Eric Vuillard: Ballade vom Abendland

Millionen junger Männer träumen von einem guten Leben, Familie, von Liebe, vielleicht von Erfolg. Diese jungen Männer kommen aus Frankreich, Deutschland, aus England, aus der Donaumonarchie. Noch im Frühjahr des Jahres 1914 erscheint ihnen alles wie in einem ganz normalen Jahr, nur das Grollen im Hintergrund war da.

Europa auf dem Weg in den Krieg: in seinem unverwechselbaren Stil beschreibt Eric Vuillard die Ereignisse, die die Urkatastophe des 20. Jahrhunderts zuerst immer möglicher und dann unvermeidbar werden ließen.

Die Millionen junger Männer zogen in den Krieg, weil eine Handvoll alter Männer meinten, ihren Egos diesen Krieg schuldig zu sein.

In diesem Gegensatz wird der ganze Wahnsinn sichtbar, es ist kaum zu ertragen. Vuillard treibt seine Leserschaft durch die Eskalation, die wenige wollten, unter deren Folgen aber alle zu leiden hatten. Während an den Schreibtischen der Kanzleien und in den Stäben der Militärs mit Allianzen und Strategien jongliert wurde, starb beinahe eine ganze Generation in verschlammten Schützengräben, im Kugelhagel der Maschinengewehre, in den Bombentrichtern, die von riesigen Kanonen und den ersten Fliegerbomben geschlagen wurden.

Die Charakterisierung der Veranwortlichen und Hauptdarsteller in dieser Tragödie weicht ganz außergewöhnlich von dem ab, was man über die Kaiser und Könige, die Feldherren und Präsidenten in den Geschichtsbüchern zu lesen bekommt. Hier geht es um deren Beweggründe und darum, wie absurd diese „Gründe“ für den Eintritt in den Weltrkrieg waren. Schon alleine die Beschreibung der wechselhaften Bündnisse, wie alle versuchte, alle anderen zu verpflichten, möglichst ohne selbst verpflichtet zu sein. Wie dann, wie beim Mikado, zuerst ein Stab zu rutschen begann und  wie dann, als ob es eine naturgewollte Automatik wäre, der nächste und der nächste und dann alle folgten.

Auch wenn es diesen einen Tag in Sarajewo im Sommer 1914 gab. So, wie die alten Männer ihre Interessen vorantrieben, wäre es wohl zu diesem Krieg gekommen, auch wenn der österreichische Thronfolger Franz Ferdinand nicht erschossen worden wäre.

Sarajewo, so stellte es sich heraus, war die willkommene Ausrede, endlich alle diese Kriegspläne aus den Schreibtischladen zu holen um zu beweisen, wie gut man den Krieg beherrschte, endlich die Hochöfen anzuwerfen, um der Welt die Überlegenheit der eigenen Industrie vorzuführen. In ungetrübter Einigkeit der Kaiser und Könige, der Feldmarschälle und Industriekapitäne, einmütig und satt in ihren bequemen Sesseln hinter den Fronten.
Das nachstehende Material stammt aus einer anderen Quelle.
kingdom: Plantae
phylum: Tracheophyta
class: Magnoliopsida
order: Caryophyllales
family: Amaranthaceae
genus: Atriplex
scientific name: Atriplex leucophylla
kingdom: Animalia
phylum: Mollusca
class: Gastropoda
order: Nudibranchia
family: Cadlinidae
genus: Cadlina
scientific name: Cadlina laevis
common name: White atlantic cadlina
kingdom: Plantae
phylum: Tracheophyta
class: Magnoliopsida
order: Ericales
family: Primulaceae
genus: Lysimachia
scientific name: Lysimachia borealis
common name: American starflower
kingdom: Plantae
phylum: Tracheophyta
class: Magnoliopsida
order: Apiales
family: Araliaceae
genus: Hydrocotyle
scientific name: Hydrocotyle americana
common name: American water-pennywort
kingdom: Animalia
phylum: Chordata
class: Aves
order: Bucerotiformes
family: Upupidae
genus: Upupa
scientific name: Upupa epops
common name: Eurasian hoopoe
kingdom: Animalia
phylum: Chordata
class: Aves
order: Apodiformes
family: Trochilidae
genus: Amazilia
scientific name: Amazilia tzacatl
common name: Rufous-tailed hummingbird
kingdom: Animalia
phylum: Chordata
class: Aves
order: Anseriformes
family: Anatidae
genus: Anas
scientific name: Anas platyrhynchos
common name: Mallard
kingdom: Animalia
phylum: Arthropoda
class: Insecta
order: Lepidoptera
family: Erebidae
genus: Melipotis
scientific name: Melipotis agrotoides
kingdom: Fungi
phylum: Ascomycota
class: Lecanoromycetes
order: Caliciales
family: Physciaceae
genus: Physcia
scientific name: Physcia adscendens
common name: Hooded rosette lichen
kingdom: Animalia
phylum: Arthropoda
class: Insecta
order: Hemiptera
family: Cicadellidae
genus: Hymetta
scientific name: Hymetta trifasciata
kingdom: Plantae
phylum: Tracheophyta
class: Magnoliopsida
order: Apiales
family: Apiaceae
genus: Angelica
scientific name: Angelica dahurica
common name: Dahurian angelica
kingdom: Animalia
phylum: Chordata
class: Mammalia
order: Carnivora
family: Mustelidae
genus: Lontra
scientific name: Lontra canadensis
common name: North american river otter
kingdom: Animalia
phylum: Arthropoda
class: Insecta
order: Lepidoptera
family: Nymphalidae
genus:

Eric Vuillard hat mit „Ballade vom Abendland“ einen der eindrucksvollsten Anti-Kriegs-Romane geschrieben, die ich jemals gelesen habe. Alles wird ungemein real, beinahe greifbar: die Angst, das Sterben der Soldaten; die Brutalität an die Fronten; die Ruchlosigkeit der Herrschenden.

Die Kapitel des Buches sind wie Blitzlichter, für einen oder ein paar Momente einen Augenblick ins grelle Licht rücken. Was man dann sieht, das sind verzerrte surreale Bilder, eben Momentaufnahmen von Situationen, die so unglaublich unwirklich erscheinen, weil man sie mit dem eigenen Verstand gar nicht begreifen kann; nicht begreifen kann, wenn man selbst nicht dabei war.

Wer, der bei Verstand ist, will angesichts all dessen, heutzutage noch an die Lösung von Konflikten mit Hilfe von Waffen und Armeen denken.

Und doch ist Krieg und Vernichtung noch immer alltägliches Mittel zur Durchsetzung eigener Interessen. Und noch immer sind es wenige – politische Agitatoren oder selbsternannte religiöse Fanatiker – die zur Gewalt aufrufen und viele, die dem aufgestachelt blindlings folgen.